EXERCISE INSTRUCTIONS: Give back exactly the lines of the data below, starting with the line that has "use our services" and going on through the line that has "searching on G".

[RECORDS TO PROCESS]

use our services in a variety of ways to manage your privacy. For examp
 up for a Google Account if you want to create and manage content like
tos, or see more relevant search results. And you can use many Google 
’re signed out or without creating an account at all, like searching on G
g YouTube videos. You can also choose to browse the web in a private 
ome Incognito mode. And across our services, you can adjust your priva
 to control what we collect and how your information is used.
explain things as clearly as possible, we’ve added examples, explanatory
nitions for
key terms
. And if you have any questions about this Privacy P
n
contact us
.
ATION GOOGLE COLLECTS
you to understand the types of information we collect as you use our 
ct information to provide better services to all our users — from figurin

[/RECORDS TO PROCESS]
[RECORDS TO PROCESS]

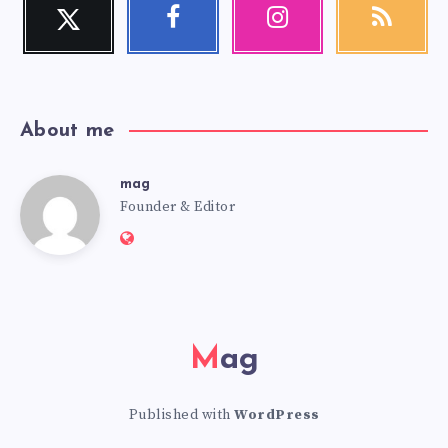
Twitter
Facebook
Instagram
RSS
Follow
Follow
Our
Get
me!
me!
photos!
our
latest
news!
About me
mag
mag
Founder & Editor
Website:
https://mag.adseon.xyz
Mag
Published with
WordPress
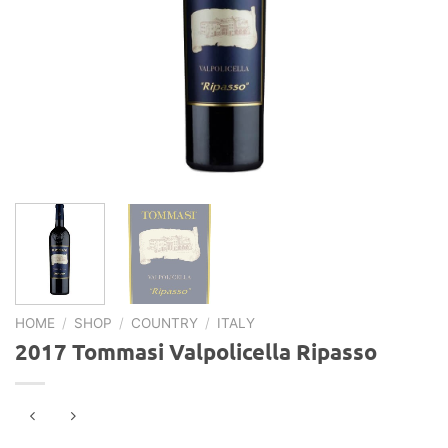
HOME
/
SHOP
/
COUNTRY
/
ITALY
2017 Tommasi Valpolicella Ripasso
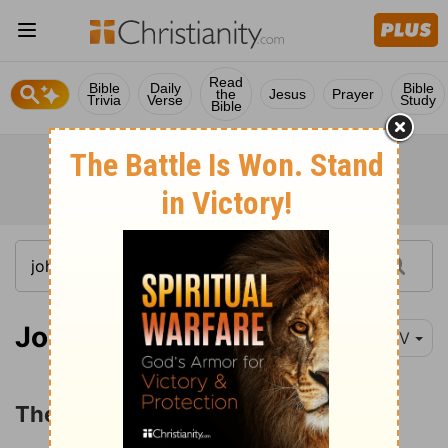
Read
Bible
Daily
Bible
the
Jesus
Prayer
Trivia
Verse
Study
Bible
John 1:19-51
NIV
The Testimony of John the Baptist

[/RECORDS TO PROCESS]

SOLVED EXERCISE:
use our services in a variety of ways to manage your privacy. For examp
 up for a Google Account if you want to create and manage content like
tos, or see more relevant search results. And you can use many Google 
’re signed out or without creating an account at all, like searching on G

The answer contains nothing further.